We have a test machine up with Linux kernel 2.3.3 (which has a *different*
wake-one scheduler patch) which I'm tossing hits at from ApacheBench. Pure
static pages, and it flies: 600+ hits a second for a small gif (even with a
concurrency of 300). [N.B 2.2.8+andrea1 hung on one of our live servers
after 20 mins of serving pages (and like a fool I picked one of the servers
in a facility without 24x7 access/callout cover *wry grin*)]
A page with an SSI tag for the mod_perl handler serves pretty consistently
at 47 hits/sec, and it doesn't seem to matter (within limits either end) how
many httpds you have and how concurrent the requests are from ApacheBench.
And the load goes briefly bananas.
*My* conclusions from this are threefold (please tell me if I'm wrong)

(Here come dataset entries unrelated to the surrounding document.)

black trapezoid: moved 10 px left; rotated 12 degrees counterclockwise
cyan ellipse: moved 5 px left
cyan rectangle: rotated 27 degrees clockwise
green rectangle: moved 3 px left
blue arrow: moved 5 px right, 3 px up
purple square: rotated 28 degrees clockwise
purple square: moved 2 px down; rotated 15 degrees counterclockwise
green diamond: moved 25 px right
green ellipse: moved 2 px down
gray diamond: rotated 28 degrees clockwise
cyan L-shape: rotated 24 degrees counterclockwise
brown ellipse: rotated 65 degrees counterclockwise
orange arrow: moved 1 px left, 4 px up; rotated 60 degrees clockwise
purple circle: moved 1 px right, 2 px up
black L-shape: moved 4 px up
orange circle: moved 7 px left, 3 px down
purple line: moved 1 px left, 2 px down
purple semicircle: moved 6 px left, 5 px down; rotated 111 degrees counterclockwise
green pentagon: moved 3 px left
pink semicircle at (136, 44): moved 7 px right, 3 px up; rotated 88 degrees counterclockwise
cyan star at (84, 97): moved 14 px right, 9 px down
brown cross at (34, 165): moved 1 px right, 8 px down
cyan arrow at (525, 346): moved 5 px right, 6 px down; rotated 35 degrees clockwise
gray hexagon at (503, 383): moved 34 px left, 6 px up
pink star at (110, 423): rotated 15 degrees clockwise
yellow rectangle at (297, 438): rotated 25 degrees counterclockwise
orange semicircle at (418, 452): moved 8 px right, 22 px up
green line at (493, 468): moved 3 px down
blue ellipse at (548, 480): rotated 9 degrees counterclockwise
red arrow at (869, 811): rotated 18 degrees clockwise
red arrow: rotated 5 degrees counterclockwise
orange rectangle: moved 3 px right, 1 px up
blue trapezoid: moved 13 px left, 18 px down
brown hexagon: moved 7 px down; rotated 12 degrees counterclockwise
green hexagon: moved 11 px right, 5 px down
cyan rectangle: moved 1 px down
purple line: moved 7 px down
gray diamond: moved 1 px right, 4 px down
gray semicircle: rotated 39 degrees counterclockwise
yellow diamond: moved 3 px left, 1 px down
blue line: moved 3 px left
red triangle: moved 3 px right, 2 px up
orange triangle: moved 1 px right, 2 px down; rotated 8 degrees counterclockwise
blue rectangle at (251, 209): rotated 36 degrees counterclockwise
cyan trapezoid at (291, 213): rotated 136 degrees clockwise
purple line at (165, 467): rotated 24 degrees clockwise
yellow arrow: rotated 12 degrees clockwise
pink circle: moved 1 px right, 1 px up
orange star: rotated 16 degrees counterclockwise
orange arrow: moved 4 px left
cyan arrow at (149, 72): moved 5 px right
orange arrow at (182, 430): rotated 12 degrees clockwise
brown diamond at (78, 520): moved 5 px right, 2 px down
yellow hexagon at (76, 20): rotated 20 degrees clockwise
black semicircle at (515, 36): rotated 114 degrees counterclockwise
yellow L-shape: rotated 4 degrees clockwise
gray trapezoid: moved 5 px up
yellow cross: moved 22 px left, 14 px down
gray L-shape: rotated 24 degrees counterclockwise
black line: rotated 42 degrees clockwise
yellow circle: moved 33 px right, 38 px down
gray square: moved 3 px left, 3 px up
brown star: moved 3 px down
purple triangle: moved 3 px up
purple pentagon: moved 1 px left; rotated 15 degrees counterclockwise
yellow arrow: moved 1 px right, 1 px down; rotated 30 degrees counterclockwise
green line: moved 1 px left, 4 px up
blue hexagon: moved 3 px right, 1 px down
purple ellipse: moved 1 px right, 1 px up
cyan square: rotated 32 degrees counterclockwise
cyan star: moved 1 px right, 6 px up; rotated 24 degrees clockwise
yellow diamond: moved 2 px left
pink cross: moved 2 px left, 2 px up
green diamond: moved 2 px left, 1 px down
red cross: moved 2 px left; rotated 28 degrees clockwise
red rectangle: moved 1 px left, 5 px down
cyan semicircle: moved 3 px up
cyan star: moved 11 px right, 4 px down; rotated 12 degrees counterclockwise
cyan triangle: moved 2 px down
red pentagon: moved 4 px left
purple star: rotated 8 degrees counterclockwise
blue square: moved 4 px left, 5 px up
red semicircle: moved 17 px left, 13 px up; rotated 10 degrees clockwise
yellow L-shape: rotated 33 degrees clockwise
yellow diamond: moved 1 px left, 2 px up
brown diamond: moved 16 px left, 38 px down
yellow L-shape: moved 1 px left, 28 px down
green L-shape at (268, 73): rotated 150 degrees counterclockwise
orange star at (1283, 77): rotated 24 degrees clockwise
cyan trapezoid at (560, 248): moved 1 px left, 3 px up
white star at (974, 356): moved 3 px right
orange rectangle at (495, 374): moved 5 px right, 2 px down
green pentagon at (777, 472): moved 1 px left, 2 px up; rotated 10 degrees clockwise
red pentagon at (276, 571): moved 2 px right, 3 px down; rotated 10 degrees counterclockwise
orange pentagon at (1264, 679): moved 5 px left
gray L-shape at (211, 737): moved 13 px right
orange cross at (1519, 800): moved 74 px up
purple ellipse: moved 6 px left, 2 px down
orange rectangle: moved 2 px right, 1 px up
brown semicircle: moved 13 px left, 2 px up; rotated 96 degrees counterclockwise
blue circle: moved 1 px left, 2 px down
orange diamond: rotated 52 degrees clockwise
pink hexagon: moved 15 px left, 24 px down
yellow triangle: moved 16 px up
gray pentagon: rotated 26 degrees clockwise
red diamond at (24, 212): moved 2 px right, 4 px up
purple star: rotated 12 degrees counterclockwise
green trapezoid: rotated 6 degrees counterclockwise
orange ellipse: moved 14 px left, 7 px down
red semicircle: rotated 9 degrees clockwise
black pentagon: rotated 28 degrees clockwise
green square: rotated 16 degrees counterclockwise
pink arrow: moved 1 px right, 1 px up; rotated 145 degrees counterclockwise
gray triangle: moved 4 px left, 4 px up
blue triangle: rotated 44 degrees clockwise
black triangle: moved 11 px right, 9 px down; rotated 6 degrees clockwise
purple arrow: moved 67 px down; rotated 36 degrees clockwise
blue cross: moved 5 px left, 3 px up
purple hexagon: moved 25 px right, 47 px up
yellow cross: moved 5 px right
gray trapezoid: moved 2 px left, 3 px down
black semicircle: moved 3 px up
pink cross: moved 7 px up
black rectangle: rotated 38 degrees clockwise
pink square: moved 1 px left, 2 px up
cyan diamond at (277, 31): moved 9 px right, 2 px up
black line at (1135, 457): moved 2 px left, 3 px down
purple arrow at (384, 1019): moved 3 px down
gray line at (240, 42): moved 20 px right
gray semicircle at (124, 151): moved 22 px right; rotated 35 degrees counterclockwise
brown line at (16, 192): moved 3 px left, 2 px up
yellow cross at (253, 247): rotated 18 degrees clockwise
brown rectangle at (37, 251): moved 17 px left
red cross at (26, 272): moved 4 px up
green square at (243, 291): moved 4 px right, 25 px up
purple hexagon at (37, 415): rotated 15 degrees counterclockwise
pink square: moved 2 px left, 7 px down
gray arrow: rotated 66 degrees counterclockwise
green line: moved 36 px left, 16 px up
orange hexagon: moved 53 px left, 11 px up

1) our adserver is CPU limited, and much use of Devel::DProf and perhaps
recoding certain things in C is called for. *deep sigh*
2) on pages with SSI's, the speed of your mod_perl SSI is the rate limiting
step, and your static pages httpd will just sit and twiddle its thumbs when
its waiting for the dynamic content server to return its proxy request. The
implication of THIS is that if every page has dynamic content, potentially
every time a user hits a page on your site you are going to tie up a static
httpd for him, and your rate-determining step is your mod_perl SSI.
3) ApacheBench is a poor simulator of real world traffic patterns. Is there
a better one out there? What I'd ideally like to do is to take
Apache_access_log and tell a load simulator program to toss it at my server
N times as fast as Real Life [tm]. I may hack ab to do this.